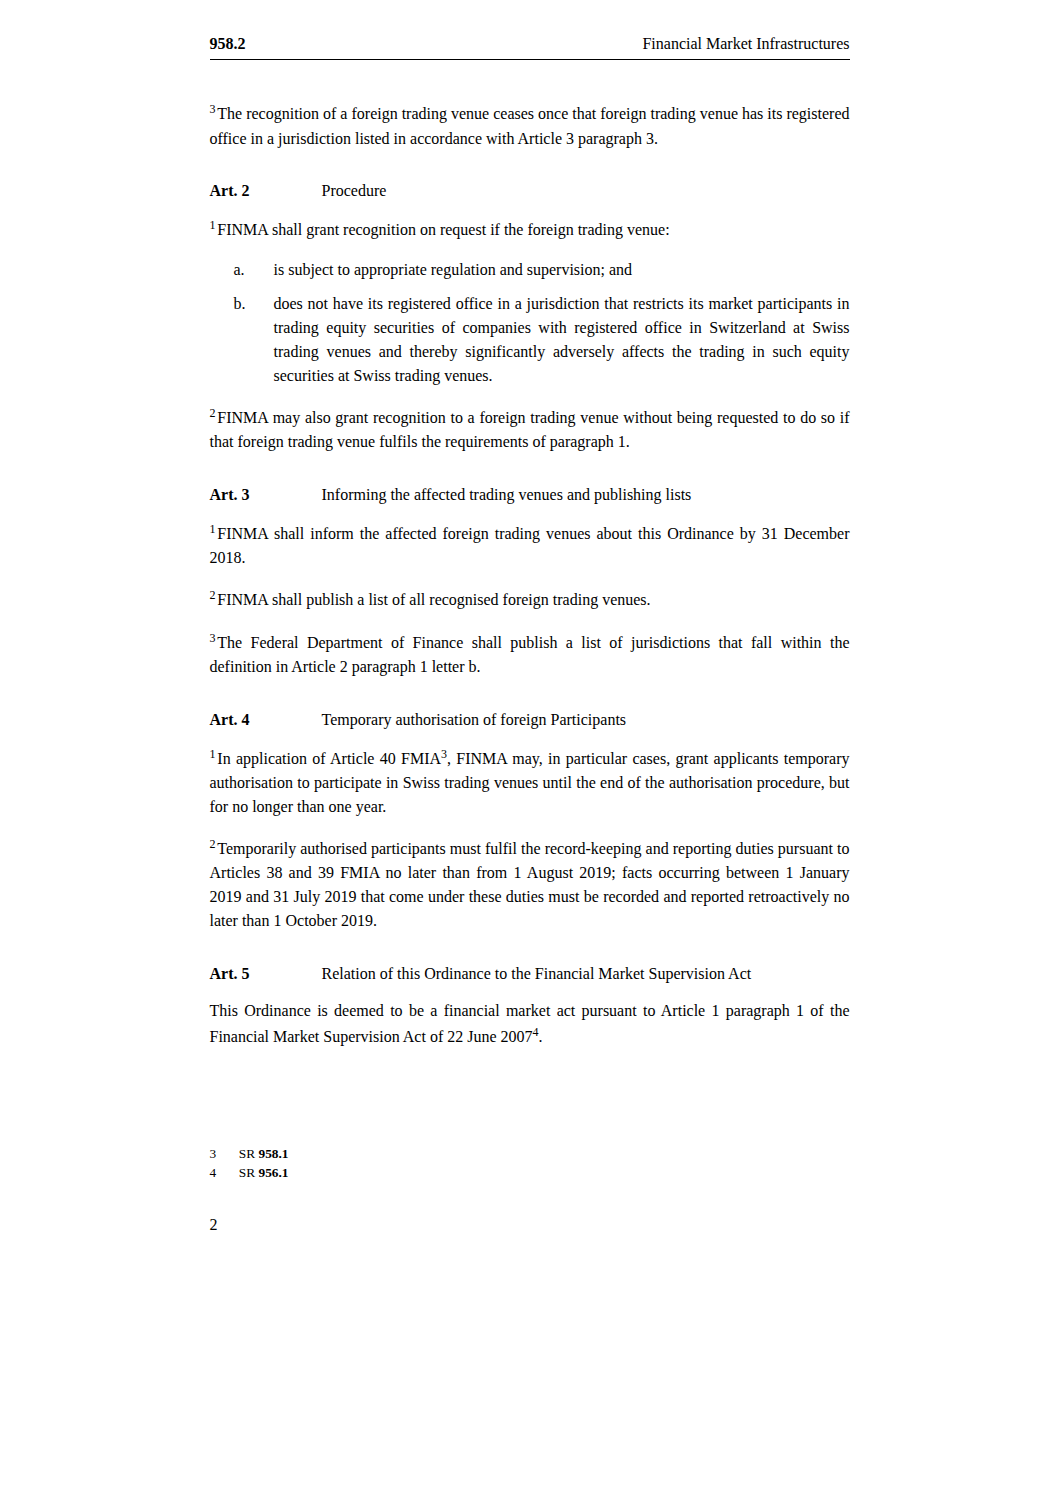958.2 Financial Market Infrastructures
3 The recognition of a foreign trading venue ceases once that foreign trading venue has its registered office in a jurisdiction listed in accordance with Article 3 paragraph 3.
Art. 2 Procedure
1 FINMA shall grant recognition on request if the foreign trading venue:
a. is subject to appropriate regulation and supervision; and
b. does not have its registered office in a jurisdiction that restricts its market participants in trading equity securities of companies with registered office in Switzerland at Swiss trading venues and thereby significantly adversely affects the trading in such equity securities at Swiss trading venues.
2 FINMA may also grant recognition to a foreign trading venue without being requested to do so if that foreign trading venue fulfils the requirements of paragraph 1.
Art. 3 Informing the affected trading venues and publishing lists
1 FINMA shall inform the affected foreign trading venues about this Ordinance by 31 December 2018.
2 FINMA shall publish a list of all recognised foreign trading venues.
3 The Federal Department of Finance shall publish a list of jurisdictions that fall within the definition in Article 2 paragraph 1 letter b.
Art. 4 Temporary authorisation of foreign Participants
1 In application of Article 40 FMIA3, FINMA may, in particular cases, grant applicants temporary authorisation to participate in Swiss trading venues until the end of the authorisation procedure, but for no longer than one year.
2 Temporarily authorised participants must fulfil the record-keeping and reporting duties pursuant to Articles 38 and 39 FMIA no later than from 1 August 2019; facts occurring between 1 January 2019 and 31 July 2019 that come under these duties must be recorded and reported retroactively no later than 1 October 2019.
Art. 5 Relation of this Ordinance to the Financial Market Supervision Act
This Ordinance is deemed to be a financial market act pursuant to Article 1 paragraph 1 of the Financial Market Supervision Act of 22 June 20074.
3 SR 958.1
4 SR 956.1
2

WORK REQUEST: Every line of the data above that includes "pursuant" should be listed.

RESPONSE AREA:
2 Temporarily authorised participants must fulfil the record-keeping and reporting duties pursuant to Articles 38 and 39 FMIA no later than from 1 August 2019; facts occurring between 1 January 2019 and 31 July 2019 that come under these duties must be recorded and reported retroactively no later than 1 October 2019.
This Ordinance is deemed to be a financial market act pursuant to Article 1 paragraph 1 of the Financial Market Supervision Act of 22 June 20074.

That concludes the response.